* _Task brief_
Within the records below, reproduce without change the lines from the line that has "G04 #@! TF.FilePolarity,Positive*" through the line that has "X010674Y015185D02*", and only those.

Dataset items
══════════════════════════════
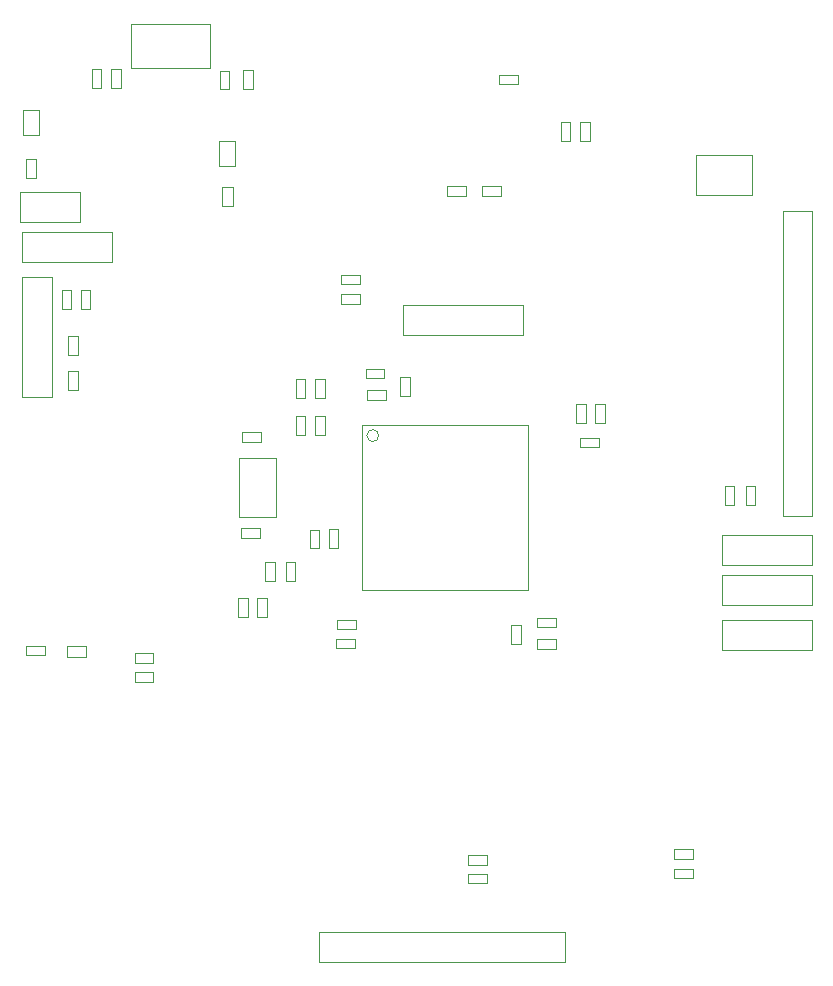
<source format=gbr>
G04*
G04 #@! TF.GenerationSoftware,Altium Limited,Altium Designer,22.9.1 (49)*
G04*
G04 Layer_Color=16711935*
%FSTAX24Y24*%
%MOIN*%
G70*
G04*
G04 #@! TF.SameCoordinates,D3726A14-7932-4F0B-9928-97F3702F6CAB*
G04*
G04*
G04 #@! TF.FilePolarity,Positive*
G04*
G01*
G75*
%ADD76C,0.0039*%
D76*
X012345Y018302D02*
G03*
X012345Y018302I-000197J0D01*
G01*
X010043Y01517D02*
X010357D01*
X010043Y01454D02*
X010357D01*
Y01517D01*
X010043Y01454D02*
Y01517D01*
X010674Y015185D02*
X010989D01*
X010674Y014555D02*
X010989D01*
Y015185D01*
X010674Y014555D02*
Y015185D01*
X011794Y013144D02*
X017306D01*
X011794Y018656D02*
X017306D01*
Y013144D02*
Y018656D01*
X011794Y013144D02*
Y018656D01*
X016365Y030023D02*
Y030337D01*
X016995Y030023D02*
Y030337D01*
X016365D02*
X016995D01*
X016365Y030023D02*
X016995D01*
X015777Y026627D02*
X016407D01*
X015777Y026273D02*
X016407D01*
X015777D02*
Y026627D01*
X016407Y026273D02*
Y026627D01*
X018413Y028115D02*
X018727D01*
X018413Y028745D02*
X018727D01*
X018413Y028115D02*
Y028745D01*
X018727Y028115D02*
Y028745D01*
X019063Y028115D02*
X019377D01*
X019063Y028745D02*
X019377D01*
X019063Y028115D02*
Y028745D01*
X019377Y028115D02*
Y028745D01*
X014635Y026627D02*
X015265D01*
X014635Y026273D02*
X015265D01*
X014635D02*
Y026627D01*
X015265Y026273D02*
Y026627D01*
X010915Y011211D02*
X011545D01*
X010915Y011526D02*
X011545D01*
Y011211D02*
Y011526D01*
X010915Y011211D02*
Y011526D01*
X01094Y011843D02*
X01157D01*
X01094Y012157D02*
X01157D01*
Y011843D02*
Y012157D01*
X01094Y011843D02*
Y012157D01*
X009244Y013465D02*
X009559D01*
X009244Y014095D02*
X009559D01*
X009244Y013465D02*
Y014095D01*
X009559Y013465D02*
Y014095D01*
X008877Y013465D02*
Y014095D01*
X008563Y013465D02*
Y014095D01*
X008877D01*
X008563Y013465D02*
X008877D01*
X008609Y012246D02*
Y012876D01*
X008294Y012246D02*
Y012876D01*
X008609D01*
X008294Y012246D02*
X008609D01*
X007977Y012265D02*
Y012895D01*
X007663Y012265D02*
Y012895D01*
X007977D01*
X007663Y012265D02*
X007977D01*
X017631Y011507D02*
X018261D01*
X017631Y011193D02*
X018261D01*
X017631D02*
Y011507D01*
X018261Y011193D02*
Y011507D01*
X017631Y012227D02*
X018261D01*
X017631Y011913D02*
X018261D01*
X017631D02*
Y012227D01*
X018261Y011913D02*
Y012227D01*
X017077Y011365D02*
Y011995D01*
X016763Y011365D02*
Y011995D01*
X017077D01*
X016763Y011365D02*
X017077D01*
X01194Y019807D02*
X01257D01*
X01194Y019493D02*
X01257D01*
X01194D02*
Y019807D01*
X01257Y019493D02*
Y019807D01*
X013037Y02025D02*
X013391D01*
X013037Y01962D02*
X013391D01*
Y02025D01*
X013037Y01962D02*
Y02025D01*
X022919Y027671D02*
X024781D01*
X022919Y026329D02*
X024781D01*
X022919D02*
Y027671D01*
X024781Y026329D02*
Y027671D01*
X01108Y023657D02*
X01171D01*
X01108Y023343D02*
X01171D01*
X01108D02*
Y023657D01*
X01171Y023343D02*
Y023657D01*
X01109Y023007D02*
X01172D01*
X01109Y022693D02*
X01172D01*
X01109D02*
Y023007D01*
X01172Y022693D02*
Y023007D01*
X000484Y028323D02*
Y02915D01*
X001016Y028323D02*
Y02915D01*
X000484Y028323D02*
X001016D01*
X000484Y02915D02*
X001016D01*
X007034Y0273D02*
Y028127D01*
X007566Y0273D02*
Y028127D01*
X007034Y0273D02*
X007566D01*
X007034Y028127D02*
X007566D01*
X000573Y026885D02*
X000927D01*
X000573Y027515D02*
X000927D01*
X000573Y026885D02*
Y027515D01*
X000927Y026885D02*
Y027515D01*
X007123Y025953D02*
X007477D01*
X007123Y026583D02*
X007477D01*
X007123Y025953D02*
Y026583D01*
X007477Y025953D02*
Y026583D01*
X006728Y03057D02*
Y03203D01*
X004086Y03057D02*
Y03203D01*
X006728D01*
X004086Y03057D02*
X006728D01*
X002773Y029905D02*
Y030535D01*
X003087Y029905D02*
Y030535D01*
X002773Y029905D02*
X003087D01*
X002773Y030535D02*
X003087D01*
X003423Y029905D02*
Y030535D01*
X003737Y029905D02*
Y030535D01*
X003423Y029905D02*
X003737D01*
X003423Y030535D02*
X003737D01*
X007043Y02984D02*
Y03047D01*
X007357Y02984D02*
Y03047D01*
X007043Y02984D02*
X007357D01*
X007043Y03047D02*
X007357D01*
X007823Y029855D02*
Y030485D01*
X008137Y029855D02*
Y030485D01*
X007823Y029855D02*
X008137D01*
X007823Y030485D02*
X008137D01*
X02219Y004193D02*
X02282D01*
X02219Y004507D02*
X02282D01*
Y004193D02*
Y004507D01*
X02219Y004193D02*
Y004507D01*
Y003543D02*
X02282D01*
X02219Y003857D02*
X02282D01*
Y003543D02*
Y003857D01*
X02219Y003543D02*
Y003857D01*
X0238Y01215D02*
X0268D01*
X0238Y01115D02*
X0268D01*
X0238D02*
Y01215D01*
X0268Y01115D02*
Y01215D01*
X010362Y000758D02*
Y001742D01*
Y000758D02*
X018558D01*
Y001742D01*
X010362D02*
X018558D01*
X015315Y004004D02*
X015945D01*
X015315Y004319D02*
X015945D01*
Y004004D02*
Y004319D01*
X015315Y004004D02*
Y004319D01*
Y003373D02*
X015945D01*
X015315Y003687D02*
X015945D01*
Y003373D02*
Y003687D01*
X015315Y003373D02*
Y003687D01*
X004205Y010412D02*
X004835D01*
X004205Y010097D02*
X004835D01*
X004205D02*
Y010412D01*
X004835Y010097D02*
Y010412D01*
X004205Y011044D02*
X004835D01*
X004205Y010729D02*
X004835D01*
X004205D02*
Y011044D01*
X004835Y010729D02*
Y011044D01*
X00195Y010925D02*
Y011279D01*
X00258Y010925D02*
Y011279D01*
X00195D02*
X00258D01*
X00195Y010925D02*
X00258D01*
X00893Y015585D02*
Y017553D01*
X00767Y015585D02*
X00893D01*
X00767D02*
Y017553D01*
X00893D01*
X00774Y014894D02*
X00837D01*
X00774Y015209D02*
X00837D01*
Y014894D02*
Y015209D01*
X00774Y014894D02*
Y015209D01*
X00778Y018407D02*
X00841D01*
X00778Y018093D02*
X00841D01*
X00778D02*
Y018407D01*
X00841Y018093D02*
Y018407D01*
X00059Y010985D02*
X00122D01*
X00059Y0113D02*
X00122D01*
Y010985D02*
Y0113D01*
X00059Y010985D02*
Y0113D01*
X01315Y02165D02*
X01715D01*
X01315Y02265D02*
X01715D01*
Y02165D02*
Y02265D01*
X01315Y02165D02*
Y02265D01*
X019055Y018227D02*
X019685D01*
X019055Y017913D02*
X019685D01*
X019055D02*
Y018227D01*
X019685Y017913D02*
Y018227D01*
X009573Y019555D02*
Y020185D01*
X009887Y019555D02*
Y020185D01*
X009573Y019555D02*
X009887D01*
X009573Y020185D02*
X009887D01*
X010223Y018336D02*
Y018966D01*
X010537Y018336D02*
Y018966D01*
X010223Y018336D02*
X010537D01*
X010223Y018966D02*
X010537D01*
X010223Y019555D02*
Y020185D01*
X010537Y019555D02*
Y020185D01*
X010223Y019555D02*
X010537D01*
X010223Y020185D02*
X010537D01*
X011905Y020527D02*
X012535D01*
X011905Y020213D02*
X012535D01*
X011905D02*
Y020527D01*
X012535Y020213D02*
Y020527D01*
X019877Y018715D02*
Y019345D01*
X019563Y018715D02*
Y019345D01*
X019877D01*
X019563Y018715D02*
X019877D01*
X009573Y018336D02*
Y018966D01*
X009887Y018336D02*
Y018966D01*
X009573Y018336D02*
X009887D01*
X009573Y018966D02*
X009887D01*
X019246Y018715D02*
Y019345D01*
X018931Y018715D02*
Y019345D01*
X019246D01*
X018931Y018715D02*
X019246D01*
X025808Y015606D02*
X026792D01*
Y025803D01*
X025808D02*
X026792D01*
X025808Y015606D02*
Y025803D01*
X024573Y016005D02*
Y016635D01*
X024887Y016005D02*
Y016635D01*
X024573Y016005D02*
X024887D01*
X024573Y016635D02*
X024887D01*
X023873Y016005D02*
Y016635D01*
X024187Y016005D02*
Y016635D01*
X023873Y016005D02*
X024187D01*
X023873Y016635D02*
X024187D01*
X002096Y022515D02*
Y023145D01*
X001781Y022515D02*
Y023145D01*
X002096D01*
X001781Y022515D02*
X002096D01*
X002727D02*
Y023145D01*
X002413Y022515D02*
Y023145D01*
X002727D01*
X002413Y022515D02*
X002727D01*
X00145Y0196D02*
Y0236D01*
X00045Y0196D02*
Y0236D01*
X00145D01*
X00045Y0196D02*
X00145D01*
X001973Y021D02*
X002327D01*
X001973Y02163D02*
X002327D01*
X001973Y021D02*
Y02163D01*
X002327Y021D02*
Y02163D01*
X001973Y020465D02*
X002327D01*
X001973Y019835D02*
X002327D01*
Y020465D01*
X001973Y019835D02*
Y020465D01*
X0238Y015D02*
X0268D01*
X0238Y014D02*
X0268D01*
X0238D02*
Y015D01*
X0268Y014D02*
Y015D01*
X00045Y0241D02*
X00345D01*
X00045Y0251D02*
X00345D01*
Y0241D02*
Y0251D01*
X00045Y0241D02*
Y0251D01*
X0004Y026436D02*
X0024D01*
Y025436D02*
Y026436D01*
X0004Y025436D02*
X0024D01*
X0004D02*
Y026436D01*
X0238Y013664D02*
X0268D01*
X0238Y012664D02*
X0268D01*
X0238D02*
Y013664D01*
X0268Y012664D02*
Y013664D01*
M02*

</source>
══════════════════════════════
* _Answer for this exercise_
G04 #@! TF.FilePolarity,Positive*
G04*
G01*
G75*
%ADD76C,0.0039*%
D76*
X012345Y018302D02*
G03*
X012345Y018302I-000197J0D01*
G01*
X010043Y01517D02*
X010357D01*
X010043Y01454D02*
X010357D01*
Y01517D01*
X010043Y01454D02*
Y01517D01*
X010674Y015185D02*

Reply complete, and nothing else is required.